The track is pretty easy to follow most of the way but as the ridge flattens out near the end, you need to pay attention, the snow everywhere didn’t exactly help. If you follow your nose and look for tape and faded permolat markers, a map check is rarely needed. By the time I reached the end of the ridge just under four hours had passed since I left the car, I thought I’d be here sooner but the slippery conditions most definitely slowed me down a little. It was 5:30 pm and after snacking on a One Square Meal I headed off towards the Baldy bush line. The sign said it would take one hour, after heading up for 25 minutes and making okay progress I made a quick calculation to see roughly what time I’d be getting home if I pushed onto the bush line. The higher I was getting, the more snow there was on the ground, it wasn’t bad climbing but was definitely going to make descending spicey, especially as it was now dark. I wanted to make the bush line so bad, but I figured pushing on for another half an hour was going to mean I wouldn’t be home sleeping in my bed till 1 am. Given the fact that I start work at 5:30 am (getting up at 4:50 am), I decided to turn round and begin the trip back to the car via the Atiwhakatu Stream. The walk from the swingbridge to the hut is always painful, a couple of large slips send the track straight up for a few soul-crushing minutes but when you reach Atiwhakatu Hut you know you are just under two hours from the car via the high-speed highway. I got back to the car just before 10 pm and dropped into my bed at midnight.

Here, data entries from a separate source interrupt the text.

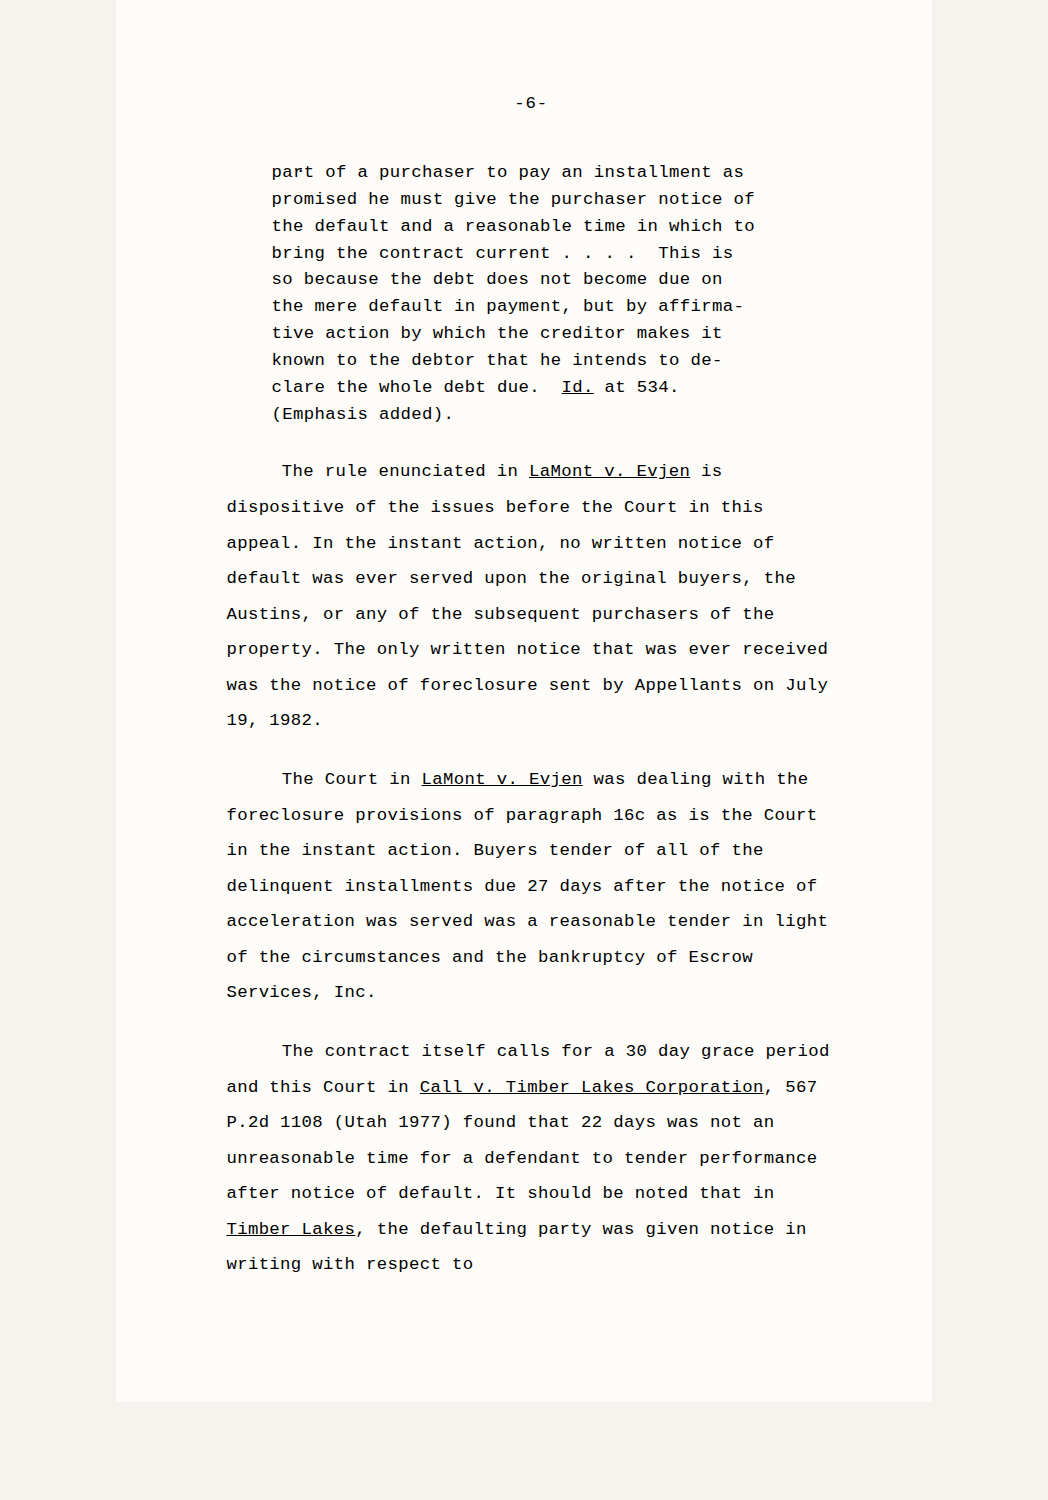-6-
·
part of a purchaser to pay an installment as
promised he must give the purchaser notice of
the default and a reasonable time in which to
bring the contract current . . . . This is
so because the debt does not become due on
the mere default in payment, but by affirma-
tive action by which the creditor makes it
known to the debtor that he intends to de-
clare the whole debt due. Id. at 534.
(Emphasis added).
The rule enunciated in LaMont v. Evjen is dispositive of the issues before the Court in this appeal. In the instant action, no written notice of default was ever served upon the original buyers, the Austins, or any of the subsequent purchasers of the property. The only written notice that was ever received was the notice of foreclosure sent by Appellants on July 19, 1982.
The Court in LaMont v. Evjen was dealing with the foreclosure provisions of paragraph 16c as is the Court in the instant action. Buyers tender of all of the delinquent installments due 27 days after the notice of acceleration was served was a reasonable tender in light of the circumstances and the bankruptcy of Escrow Services, Inc.
The contract itself calls for a 30 day grace period and this Court in Call v. Timber Lakes Corporation, 567 P.2d 1108 (Utah 1977) found that 22 days was not an unreasonable time for a defendant to tender performance after notice of default. It should be noted that in Timber Lakes, the defaulting party was given notice in writing with respect to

From •877, the track along the ridge undulates a little, but it’s not bad and is way more exciting than the valley highway below.
But if you fancy the highway you could always follow this track down. How’s the drop shadow on the sign? So good eh.
Did I mention it’s pretty in here?
At first I thought pushing on to the bush line was a smart idea, half an hour later, common sense prevailed.